- Opening Delimiter -
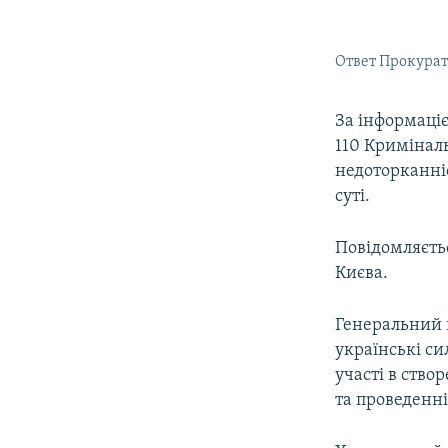
Ответ Прокурат
За інформаціє
110 Криміналь
недоторканні
суті.
Повідомляєть
Києва.
Генеральний 
українські с
участі в ство
та проведенн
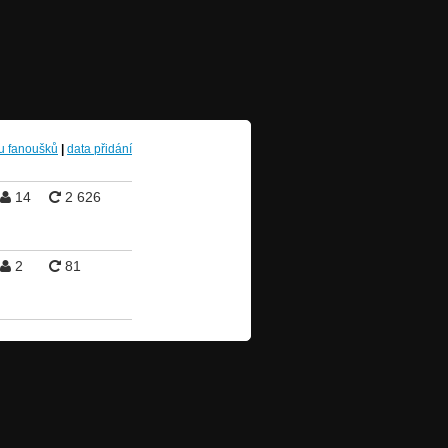
u fanoušků
|
data přidání
14
2 626
2
81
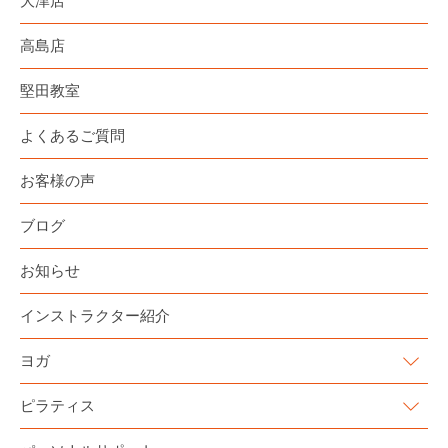
大津店
高島店
堅田教室
よくあるご質問
お客様の声
ブログ
お知らせ
インストラクター紹介
ヨガ
ピラティス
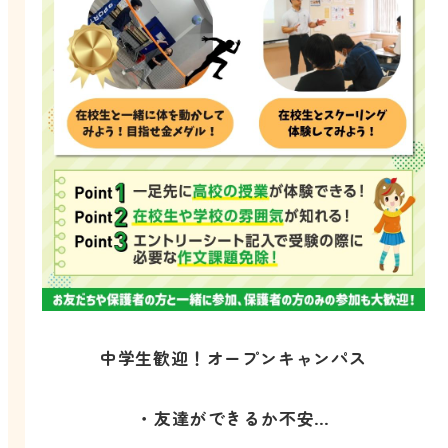
中学生歓迎！オープンキャンパス
・友達ができるか不安…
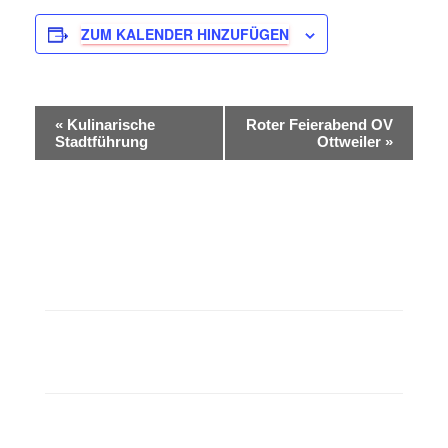
ZUM KALENDER HINZUFÜGEN
V
«
Kulinarische
Roter Feierabend OV
Stadtführung
Ottweiler
»
e
r
a
n
s
t
a
l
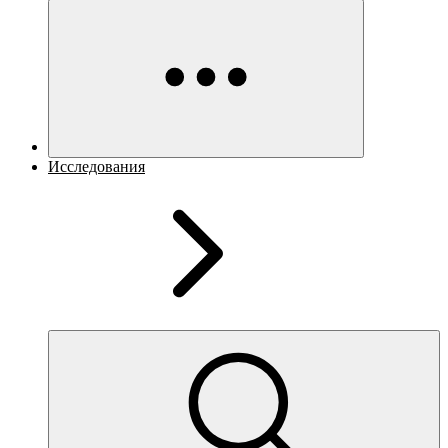
Исследования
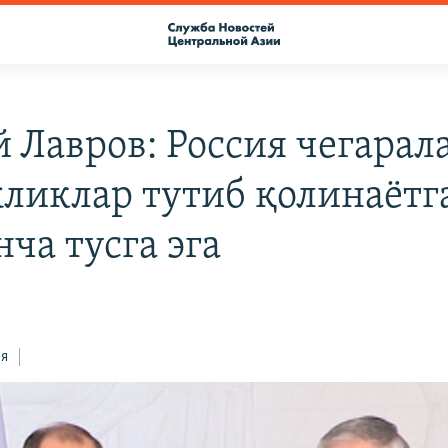
й Лавров: Россия чегарал
ликлар тутиб қолинаётг
ча тусга эга
ся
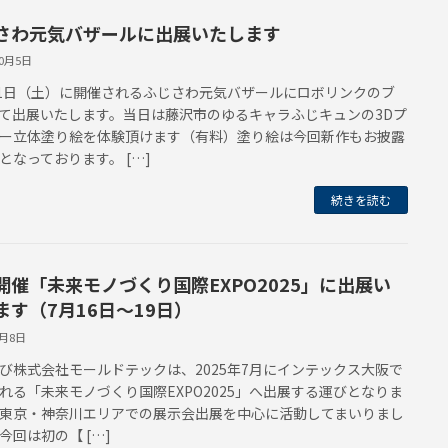
さわ元気バザールに出展いたします
10月5日
11日（土）に開催されるふじさわ元気バザールにロボリンクのブ
て出展いたします。当日は藤沢市のゆるキャラふじキュンの3Dプ
ー立体塗り絵を体験頂けます（有料）塗り絵は今回新作もお披露
となっております。 […]
続きを読む
開催「未来モノづくり国際EXPO2025」に出展い
ます（7月16日〜19日）
6月8日
び株式会社モールドテックは、2025年7月にインテックス大阪で
れる「未来モノづくり国際EXPO2025」へ出展する運びとなりま
東京・神奈川エリアでの展示会出展を中心に活動してまいりまし
今回は初の【 […]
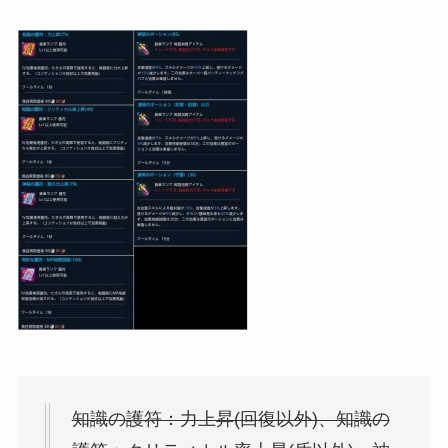
知識の護符：力上昇(回復以外)、知識の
- Closing Delimiter -
## What you should do
The records above are to be set down exactly as written, with no images.

## Final answer
Ответ Прокурат
За інформаціє
110 Криміналь
недоторканні
суті.
Повідомляєть
Києва.
Генеральний 
українські с
участі в ство
та проведенн
u fanoušků
|
data přidání
14
2 626
2
81
大津店
高島店
堅田教室
よくあるご質問
お客様の声
ブログ
お知らせ
インストラクター紹介
ヨガ
ピラティス
中学生歓迎！オープンキャンパス
・友達ができるか不安…
ZUM KALENDER HINZUFÜGEN
V
«
Kulinarische
Roter Feierabend OV
Stadtführung
Ottweiler
»
e
r
a
n
s
t
a
l
Исследования
й Лавров: Россия чегарал
ликлар тутиб қолинаётг
ча тусга эга
ся
さわ元気バザールに出展いたします
10月5日
11日（土）に開催されるふじさわ元気バザールにロボリンクのブ
て出展いたします。当日は藤沢市のゆるキャラふじキュンの3Dプ
ー立体塗り絵を体験頂けます（有料）塗り絵は今回新作もお披露
となっております。 […]
続きを読む
開催「未来モノづくり国際EXPO2025」に出展い
ます（7月16日〜19日）
6月8日
び株式会社モールドテックは、2025年7月にインテックス大阪で
れる「未来モノづくり国際EXPO2025」へ出展する運びとなりま
東京・神奈川エリアでの展示会出展を中心に活動してまいりまし
今回は初の【 […]
知識の護符：力上昇(回復以外)、知識の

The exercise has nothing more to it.